Please return every line in the entries below with the word "lines" in it.

### Data extracts ###

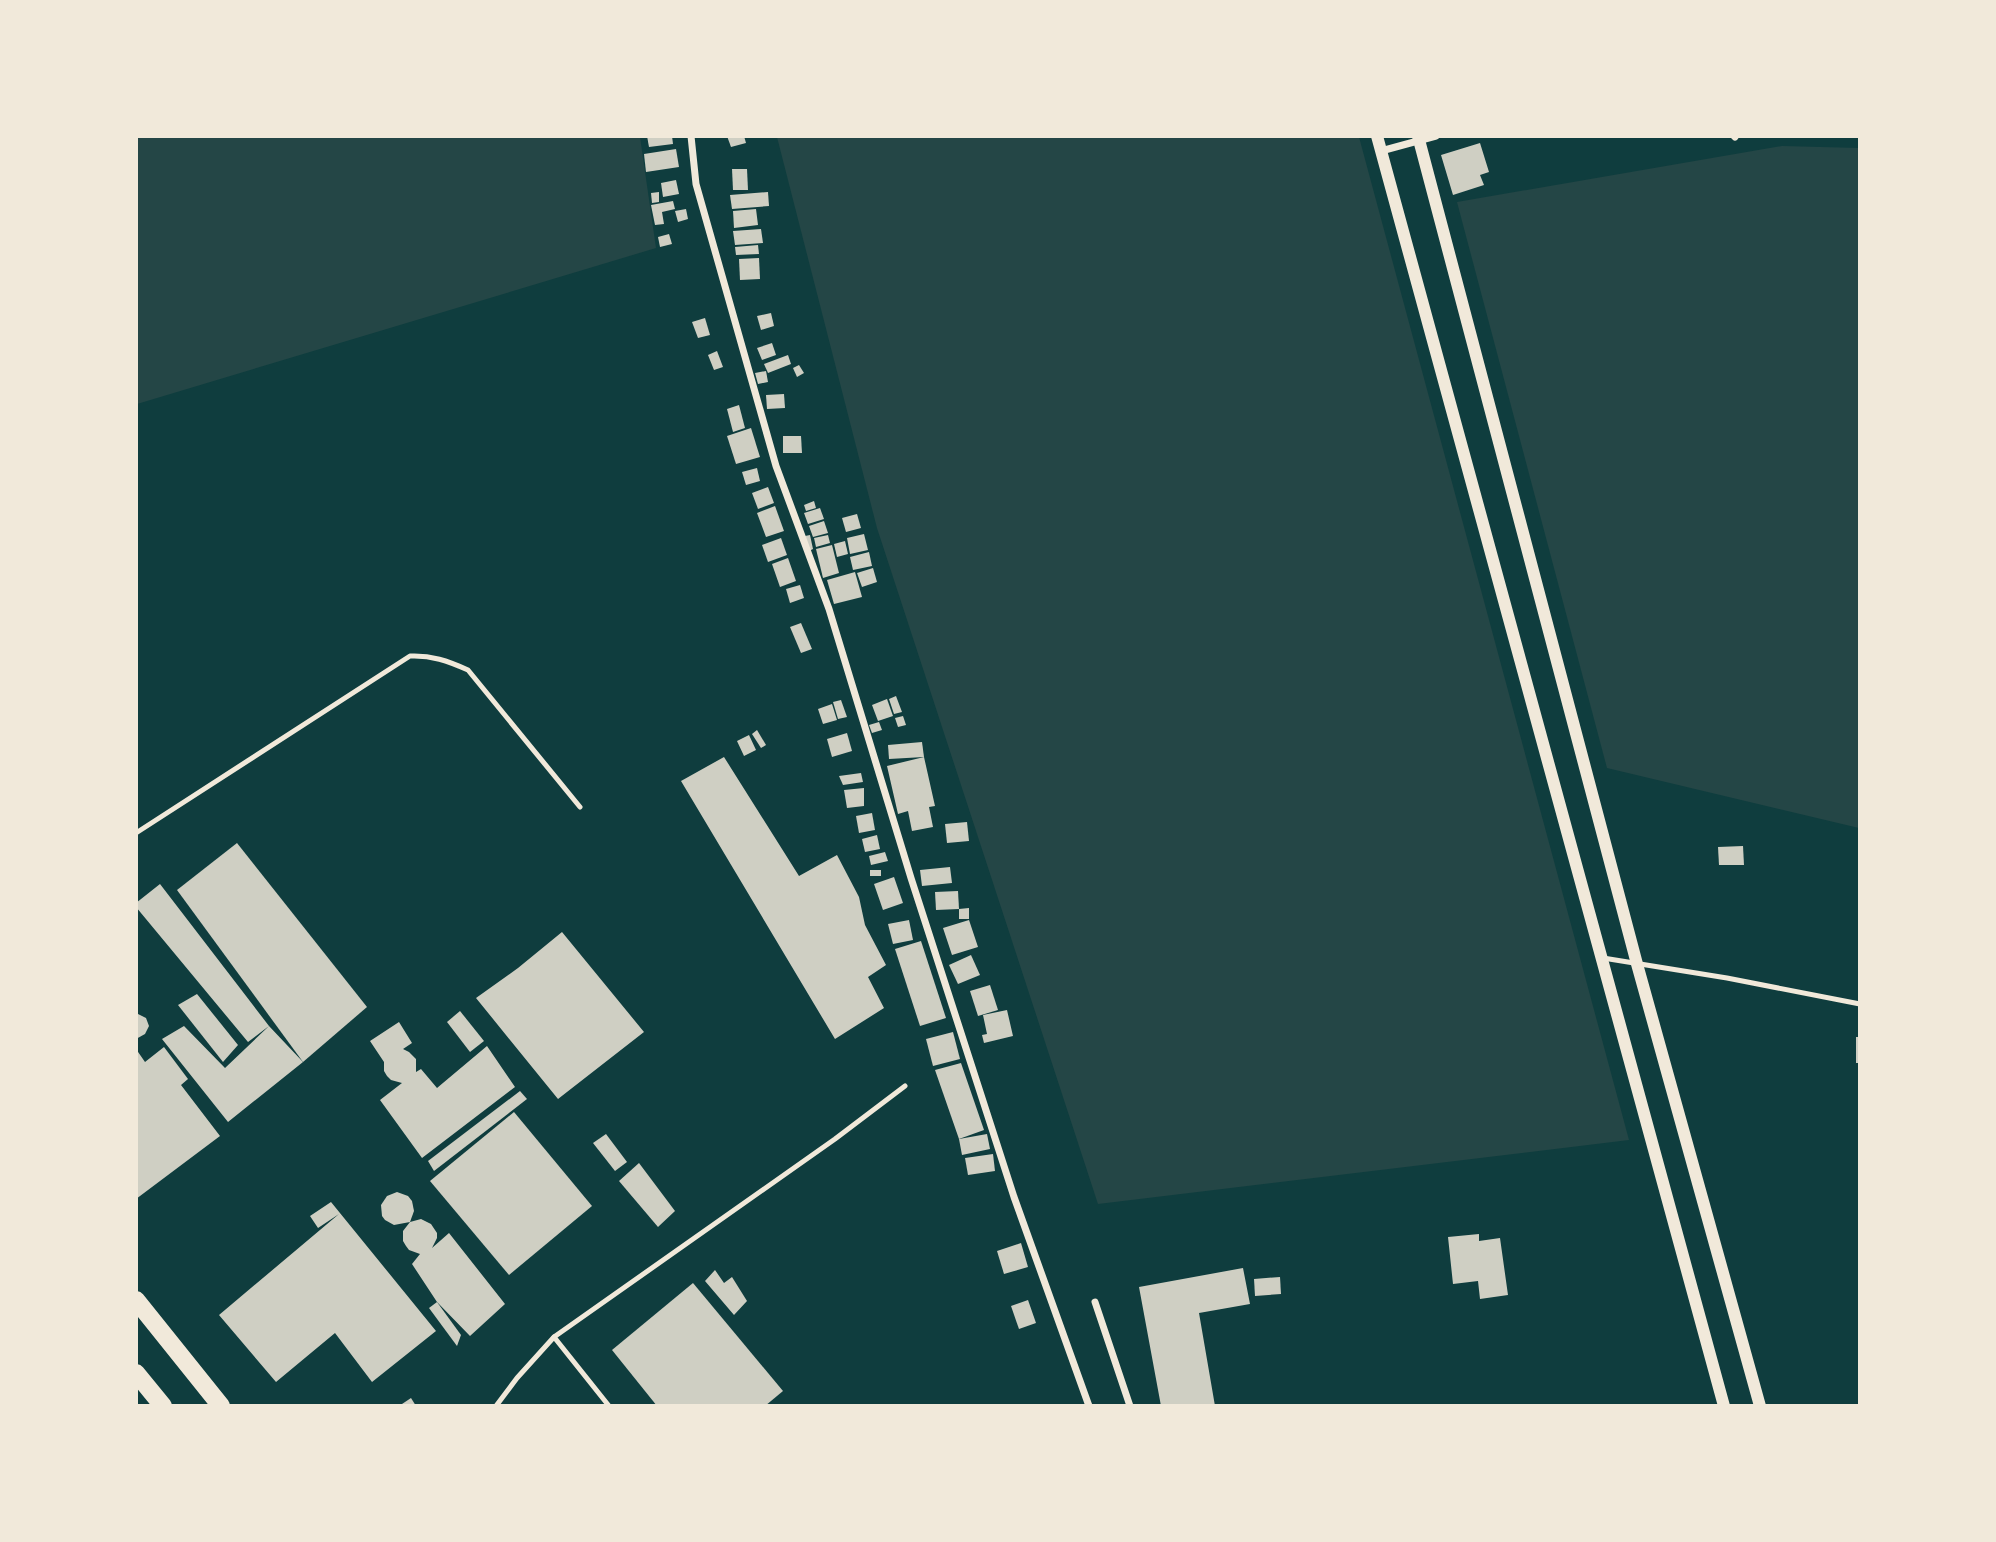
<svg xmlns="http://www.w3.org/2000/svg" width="1996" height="1542" font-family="'Libre Baskerville',serif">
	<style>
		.green { fill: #244646 }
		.building { fill: #cfcfc3 }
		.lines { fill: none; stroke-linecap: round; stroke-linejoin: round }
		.service { stroke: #f1e9da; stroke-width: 5 }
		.minor { stroke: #f1e9da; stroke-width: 7 }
		.tertiary { stroke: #f1e9da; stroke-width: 12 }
		.trunk { stroke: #f1e9da; stroke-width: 18 }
	</style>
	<rect width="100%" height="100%" fill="#0f3d3e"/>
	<!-- green -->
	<g class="green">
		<path d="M136 137H640L656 248 137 404Z"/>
		<path d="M777 137H1359L1629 1140 1098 1204 877 528Z"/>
		<path d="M1782 146 1859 148V828L1607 768 1457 202Z"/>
	</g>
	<!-- building -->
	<g class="building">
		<path d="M647 136H672L673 144 649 147Z"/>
		<path d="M727 136H744L746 143 731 147Z"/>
		<path d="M1480 143 1489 172 1480 175 1484 185 1453 195 1441 155Z"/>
		<path d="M676 149 679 167 646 172 644 154Z"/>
		<path d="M732 169H747L748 190H733Z"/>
		<path d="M676 180 679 194 663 197 661 183Z"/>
		<path d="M659 192V202L652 203 651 193Z"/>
		<path d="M768 192 769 206 732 209 730 195Z"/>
		<path d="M673 201 675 209 662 212 664 224 655 225 651 205Z"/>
		<path d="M686 209 688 219 678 222 675 211Z"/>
		<path d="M756 209 758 225 734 228 733 211Z"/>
		<path d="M761 229 763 243 735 245 733 231Z"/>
		<path d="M669 234 672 244 660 247 658 237Z"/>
		<path d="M758 245 759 254 736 255 735 247Z"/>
		<path d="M759 258 760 279 740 280 739 259Z"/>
		<path d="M771 313 774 326 761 330 757 316Z"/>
		<path d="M705 318 710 335 698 338 692 322Z"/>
		<path d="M772 343 776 355 762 360 757 348Z"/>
		<path d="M717 351 723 367 714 370 708 355Z"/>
		<path d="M788 355 791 364 768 373 764 364Z"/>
		<path d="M799 365 804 373 797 377 793 368Z"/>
		<path d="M766 371 768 382 758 384 755 373Z"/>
		<path d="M784 394 785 408 767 409 766 395Z"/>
		<path d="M739 405 745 428 733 432 727 409Z"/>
		<path d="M751 428 760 457 736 464 727 436Z"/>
		<path d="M783 436H801L802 453H783Z"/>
		<path d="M757 468 760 481 746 485 742 472Z"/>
		<path d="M768 487 774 503 758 509 752 493Z"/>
		<path d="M814 501 816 508 806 511 804 505Z"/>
		<path d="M775 506 784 531 766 537 757 513Z"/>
		<path d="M820 508 824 519 808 524 804 513Z"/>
		<path d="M857 514 861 528 846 532 842 518Z"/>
		<path d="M824 521 828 533 813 537 809 526Z"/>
		<path d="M864 534 868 550 850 554 847 538Z"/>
		<path d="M810 535 813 549 809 551 805 536Z"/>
		<path d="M828 535 830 543 816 547 814 538Z"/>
		<path d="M781 538 787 555 768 562 762 545Z"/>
		<path d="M845 541 848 554 837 557 834 544Z"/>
		<path d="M832 545 839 573 823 578 816 549Z"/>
		<path d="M869 552 872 566 853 570 850 557Z"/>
		<path d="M788 558 796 581 780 587 772 564Z"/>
		<path d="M873 568 877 582 862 587 857 573Z"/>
		<path d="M855 572 862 597 834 604 827 580Z"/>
		<path d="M800 585 804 598 790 603 786 589Z"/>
		<path d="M801 623 812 649 801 653 790 627Z"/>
		<path d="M896 696 902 712 894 714 889 699Z"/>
		<path d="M887 699 893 716 878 721 872 705Z"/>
		<path d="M841 700 847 717 838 719 833 702Z"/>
		<path d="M832 704 837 720 823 724 818 709Z"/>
		<path d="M903 716 906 725 898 727 895 718Z"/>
		<path d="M879 722 882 730 872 733 869 725Z"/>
		<path d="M757 730 766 745 761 748 752 734Z"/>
		<path d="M847 733 852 751 832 757 827 739Z"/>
		<path d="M749 735 756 750 744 756 737 741Z"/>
		<path d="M922 742 924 757 889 759 888 745Z"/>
		<path d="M724 757 799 876 837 855 859 897 865 925 886 965 868 977 884 1008 835 1039 681 781Z"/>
		<path d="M924 757 935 806 929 807 933 827 912 831 908 811 898 814 887 766Z"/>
		<path d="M861 773 863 782 843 785 839 776Z"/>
		<path d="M864 788V806L847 808 844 790Z"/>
		<path d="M872 813 875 830 859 833 856 816Z"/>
		<path d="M967 822 969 841 947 843 945 824Z"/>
		<path d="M877 835 880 849 865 852 862 839Z"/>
		<path d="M237 843 367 1007 303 1062 177 890Z"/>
		<path d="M1743 846 1744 865H1719L1718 847Z"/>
		<path d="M885 852 888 861 871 865 869 856Z"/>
		<path d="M950 867 952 883 922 886 920 870Z"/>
		<rect x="870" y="870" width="11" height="6"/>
		<path d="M894 877 903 903 883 910 874 884Z"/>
		<path d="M160 884 269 1026 303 1062 228 1122 162 1039 184 1026 225 1068 269 1026 248 1042 136 907V903Z"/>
		<path d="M958 891 959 909 936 910 935 892Z"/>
		<path d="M969 908V919H959V909Z"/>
		<path d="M909 920 913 940 893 944 888 924Z"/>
		<path d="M969 920 978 947 952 955 943 928Z"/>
		<path d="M562 932 644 1032 558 1099 476 998 518 968Z"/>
		<path d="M921 941 946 1018 920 1026 895 949Z"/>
		<path d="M971 955 980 975 958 984 949 965Z"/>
		<path d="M990 985 998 1010 978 1016 970 991Z"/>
		<path d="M197 994 238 1045 223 1062 178 1005Z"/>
		<path d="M1007 1010 1013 1036 984 1043 982 1035 987 1034 983 1015Z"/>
		<path d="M460 1011 484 1041 470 1052 447 1022Z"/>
		<path d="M136 1013 146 1018 149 1026 145 1034 136 1039Z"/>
		<path d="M399 1022 412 1043 403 1049 409 1052 416 1059V1072L421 1069 437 1088 487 1046 515 1087 422 1158 380 1100 402 1083 391 1080 387 1076 384 1071V1062L370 1041Z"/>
		<path d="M953 1032 960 1059 933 1066 926 1039Z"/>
		<rect x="1856" y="1037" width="4" height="26"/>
		<path d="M164 1047 188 1079 181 1085 220 1136 136 1199V1049L145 1062Z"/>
		<path d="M961 1063 984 1130 959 1139 935 1070Z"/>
		<path d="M520 1091 527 1099 434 1171 428 1161Z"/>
		<path d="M514 1112 592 1206 509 1275 430 1181Z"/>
		<path d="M606 1134 627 1162 615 1171 593 1143Z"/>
		<path d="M987 1134 990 1149 962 1155 959 1139Z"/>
		<path d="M993 1154 995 1171 968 1175 965 1158Z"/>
		<path d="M639 1163 675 1211 658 1227 619 1181Z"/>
		<path d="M397 1192 408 1196 412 1201 414 1211 410 1222 394 1225 385 1220 382 1216 381 1205 387 1196Z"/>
		<path d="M331 1202 436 1331 372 1382 335 1333 276 1382 219 1315 339 1214 318 1228 310 1216Z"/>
		<path d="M421 1219 431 1224 437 1233V1238L432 1248 449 1233 505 1304 470 1336 437 1302 412 1264 420 1254 409 1250 406 1246 403 1241V1231L410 1222Z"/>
		<path d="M1479 1234V1241L1500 1238 1508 1295 1480 1299 1478 1281 1453 1284 1448 1237Z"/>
		<path d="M1021 1243 1028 1267 1004 1274 997 1251Z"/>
		<path d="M1243 1268 1250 1304 1199 1313 1215 1406H1161L1139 1287Z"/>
		<path d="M715 1270 724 1283 732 1277 747 1301 734 1315 705 1281Z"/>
		<path d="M1280 1277 1281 1294 1255 1296 1254 1279Z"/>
		<path d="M693 1283 783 1391 765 1406H657L612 1350Z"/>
		<path d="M1028 1300 1036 1323 1019 1329 1011 1306Z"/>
		<path d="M437 1302 461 1335 457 1346 429 1308Z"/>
		<path d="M411 1398 416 1406H399Z"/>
	</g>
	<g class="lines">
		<!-- service -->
		<g class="service">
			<path d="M136 833 410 656C431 655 448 661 468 670L580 807"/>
			<path d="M1603 958 1727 978 1860 1004"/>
			<path d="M554 1337 609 1406"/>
			<path d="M496 1406 517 1378 554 1337 835 1139 905 1086"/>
		</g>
		<!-- minor -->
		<g class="minor">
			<path d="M691 136 696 184 776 466 829 609 911 878 1014 1197 1089 1406"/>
			<path d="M1734 136 1735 137"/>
			<path d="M1381 151 1436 136"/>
			<path d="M1095 1302 1130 1406"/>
		</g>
		<!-- tertiary -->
		<g class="tertiary">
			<path d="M1377 136 1724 1406"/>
			<path d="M1418 136 1637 964 1760 1406"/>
		</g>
		<!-- trunk -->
		<g class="trunk">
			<path d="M136 1300 221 1406"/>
			<path d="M136 1373 163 1406"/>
		</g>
	</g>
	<!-- border -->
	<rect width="1996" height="1542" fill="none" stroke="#f1e9da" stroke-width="276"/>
</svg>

###

The answer =>
		.lines { fill: none; stroke-linecap: round; stroke-linejoin: round }
	<g class="lines">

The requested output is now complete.